Amid devastating living conditions, the lack of food security haunts many Damascene families who had already lost hope on the situation improving as their national currency sinks against increased prices of commodities.
Despite the active scene in markets, desperation remains a common denominator for shoppers stomped by hiked prices.
Syrians suffer an aggravated economic crisis that continues as a result of the Syrian pound plummeting against the US dollar.
The value of the Syrian pound on the black market sank from 600 to 1,000 to the dollar at some money changers last November. It later stabilized around 900-910 to the dollar in December.
The national currency’s nosedive sparked a 40 percent price increase for food commodities.
A kilo of sugar today costs around 450 pounds after it was about 250 pounds, the price of a liter of vegetable oil jumped to 1,150 pounds after it was around 600 pounds, while the price of a kilo of potatoes soared to more than 300 pounds, after it was 200 pounds.
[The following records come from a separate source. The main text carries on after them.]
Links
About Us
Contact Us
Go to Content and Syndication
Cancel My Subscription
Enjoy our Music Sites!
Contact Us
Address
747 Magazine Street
In Syria, the average wages for public sector workers range between 20,000 pounds and 40,000 pounds per month. As for the private sector, an individual is paid between 100,000 to 150,000 pounds.
Studies and reports confirm that more than 93% of Syrians live below the poverty line.
A public sector worker, speaking under the conditions of anonymity, complained about the strained life situation and said: “We have become obsessed with thinking day and night about how to secure food for our families. It has become a nightmare.”
Another private company employee believes that living under current conditions has become “almost impossible,” and confirms that most families are spending winter with no access to heating.